«Entrez contempler le fleuve cracher le feu ! » En 2009, le poète uruguayen Eduardo Galeano imagine « un monde à l’envers », univers « sens dessus dessous » où « le plomb flotte et le liège coule ». Il vient de décrire le Parlement européen.
Lire aussi Philippe Descamps, « Sakharov, de la bombe H au Nobel de la paix », « Vérités et mensonges au nom de la science », Manière de voir n˚179, octobre-novembre 2021.
Le 14 octobre 2021, un communiqué de l’institution annonce les finalistes du prix Sakharov, « la plus haute distinction accordée par l’Union européenne aux actions en faveur des droits de l’homme » qui « honore les personnes, les groupes et les organisations qui ont apporté une contribution exceptionnelle à la défense de la liberté de pensée ». Parmi eux, Mme Jeanine Añez, la première dictatrice de l’histoire latino-américaine. Celle que le Parlement européen — qui pilote le prix — présente comme « l’ancienne Présidente par intérim de la Bolivie » est parvenue au pouvoir à la suite d’un putsch.

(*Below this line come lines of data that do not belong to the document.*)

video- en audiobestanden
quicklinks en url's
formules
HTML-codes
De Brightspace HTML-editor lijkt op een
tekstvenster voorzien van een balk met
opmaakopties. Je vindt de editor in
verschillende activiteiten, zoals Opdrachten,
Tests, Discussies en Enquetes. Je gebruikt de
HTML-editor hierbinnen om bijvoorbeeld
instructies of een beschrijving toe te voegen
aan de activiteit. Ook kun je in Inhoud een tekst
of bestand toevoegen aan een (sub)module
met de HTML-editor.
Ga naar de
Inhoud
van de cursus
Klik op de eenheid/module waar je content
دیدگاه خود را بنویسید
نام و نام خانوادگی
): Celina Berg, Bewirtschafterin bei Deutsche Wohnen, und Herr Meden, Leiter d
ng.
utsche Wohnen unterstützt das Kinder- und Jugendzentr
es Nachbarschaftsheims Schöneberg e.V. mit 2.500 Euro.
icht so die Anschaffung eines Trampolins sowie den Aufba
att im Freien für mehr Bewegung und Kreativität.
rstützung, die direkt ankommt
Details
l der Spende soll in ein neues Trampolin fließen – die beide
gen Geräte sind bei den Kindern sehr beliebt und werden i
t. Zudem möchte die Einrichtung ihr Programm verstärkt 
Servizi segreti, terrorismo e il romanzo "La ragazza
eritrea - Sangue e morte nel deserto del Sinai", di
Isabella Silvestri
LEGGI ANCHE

Rappel des faits. Le lendemain des élections générales boliviennes de 2019, l’Organisation des États Américains (OEA) — bras armé de Washington dans la région — annonce soupçonner une fraude massive. Elle n’étaie son accusation qu’une vingtaine de jours plus tard, dans un document dont les multiples incohérences ont désormais été révélées. Mais l’extrême droite bolivienne s’est engouffrée dans la brèche. Elle déclenche des émeutes qui ouvrent la voie à l’entrée en scène des militaires. Le 11 novembre 2019, ces derniers « suggèrent » au président Evo Morales de démissionner. N’en déplaise aux médias qui s’interdisent d’utiliser le terme, on appelle cela un coup d’État (1).

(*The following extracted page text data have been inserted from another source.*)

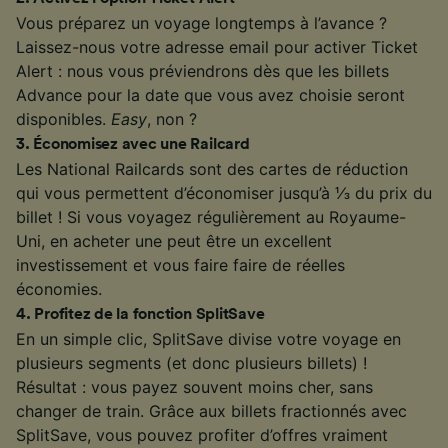
Vous préparez un voyage longtemps à l’avance ?
Laissez-nous votre adresse email pour activer Ticket
Alert : nous vous préviendrons dès que les billets
Advance pour la date que vous avez choisie seront
disponibles.
Easy
, non ?
3
.
Économisez avec une Railcard
Les National Railcards sont des cartes de réduction
qui vous permettent d’économiser jusqu’à ⅓ du prix du
billet ! Si vous voyagez régulièrement au Royaume-
Uni, en acheter une peut être un excellent
investissement et vous faire faire de réelles
économies.
4
.
Profitez de la fonction SplitSave
En un simple clic, SplitSave divise votre voyage en
plusieurs segments (et donc plusieurs billets) !
Résultat : vous payez souvent moins cher, sans
changer de train. Grâce aux billets fractionnés avec
SplitSave, vous pouvez profiter d’offres vraiment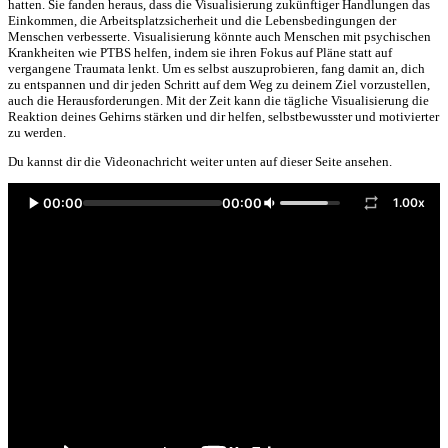
hatten. Sie fanden heraus, dass die Visualisierung zukünftiger Handlungen das
Einkommen, die Arbeitsplatzsicherheit und die Lebensbedingungen der
Menschen verbesserte. Visualisierung könnte auch Menschen mit psychischen
Krankheiten wie PTBS helfen, indem sie ihren Fokus auf Pläne statt auf
vergangene Traumata lenkt. Um es selbst auszuprobieren, fang damit an, dich
zu entspannen und dir jeden Schritt auf dem Weg zu deinem Ziel vorzustellen,
auch die Herausforderungen. Mit der Zeit kann die tägliche Visualisierung die
Reaktion deines Gehirns stärken und dir helfen, selbstbewusster und motivierter
zu werden.
Du kannst dir die Videonachricht weiter unten auf dieser Seite ansehen.
00:00
00:00
1.00x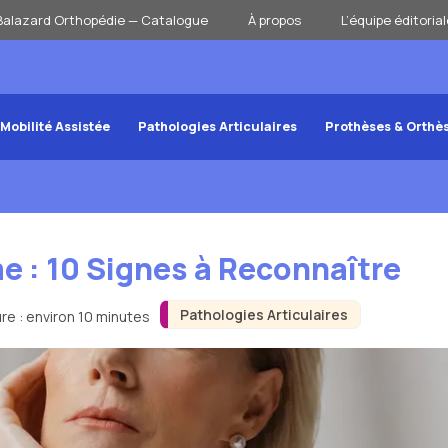
Balazard Orthopédie — Catalogue
À propos
L’équipe éditorial
Mobilité Assistée
Pathologies Articulaires
Prothèses & Orthè
: 10 Signes à Reconnaître
Pathologies Articulaires
re : environ 10 minutes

« Un coup d'État, c'est quand il y a des soldats dans les rues » !
Sénatrice conservatrice de second rang, Mme Añez s’autoproclame alors présidente, sans quorum au Parlement. Interrogée sur les circonstances de sa prise de fonction, Mme Añez souhaite apaiser les inquiétudes : « Un coup d’État, c’est quand il y a des soldats dans les rues », tranche-t-elle le 12 novembre. La veille, elle a demandé à l’armée de joindre ses forces à celles de la police pour « restaurer l’ordre » dans La Paz : des militaires patrouillent dans les rues de la capitale au moment précis où elle s’exprime.

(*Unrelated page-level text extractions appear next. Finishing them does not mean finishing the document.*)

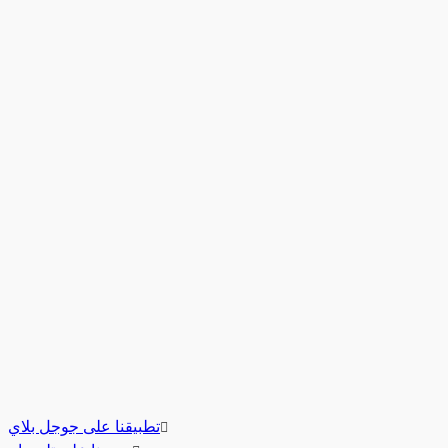
تطبيقنا على جوجل بلاي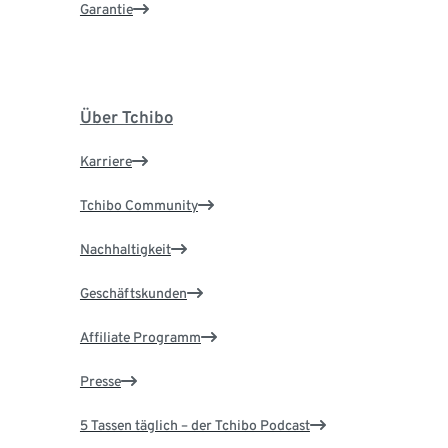
Garantie
Über Tchibo
Karriere
Tchibo Community
Nachhaltigkeit
Geschäftskunden
Affiliate Programm
Presse
5 Tassen täglich – der Tchibo Podcast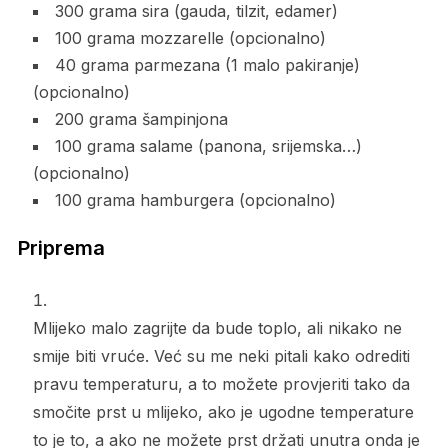
300 grama sira (gauda, tilzit, edamer)
100 grama mozzarelle (opcionalno)
40 grama parmezana (1 malo pakiranje)
(opcionalno)
200 grama šampinjona
100 grama salame (panona, srijemska…)
(opcionalno)
100 grama hamburgera (opcionalno)
Priprema
Mlijeko malo zagrijte da bude toplo, ali nikako ne
smije biti vruće. Već su me neki pitali kako odrediti
pravu temperaturu, a to možete provjeriti tako da
smočite prst u mlijeko, ako je ugodne temperature
to je to, a ako ne možete prst držati unutra onda je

Lire aussi Maëlle Mariette, « En Bolivie, sur la route avec l’élite de Santa Cruz », Le Monde diplomatique, juillet 2020.
L’armée orchestre la répression, à grand renfort d’hélicoptères et de blindés. Elle hésite d’autant moins à tirer à balles réelles que la nouvelle « présidente » a signé un décret exonérant les forces armées de toute responsabilité pénale.
En octobre 2020, un nouveau scrutin chasse du pouvoir des putschistes affaiblis par leurs dissensions. Quelques mois plus tard, Mme Añez est arrêtée. La justice bolivienne lui demande de répondre de la mort d’au moins vingt personnes lors de la vague de répression de 2019, ainsi que d’accusations de « terrorisme », de « sédition » ou encore de « conspiration ».
Un tel parcours mérite bien une récompense.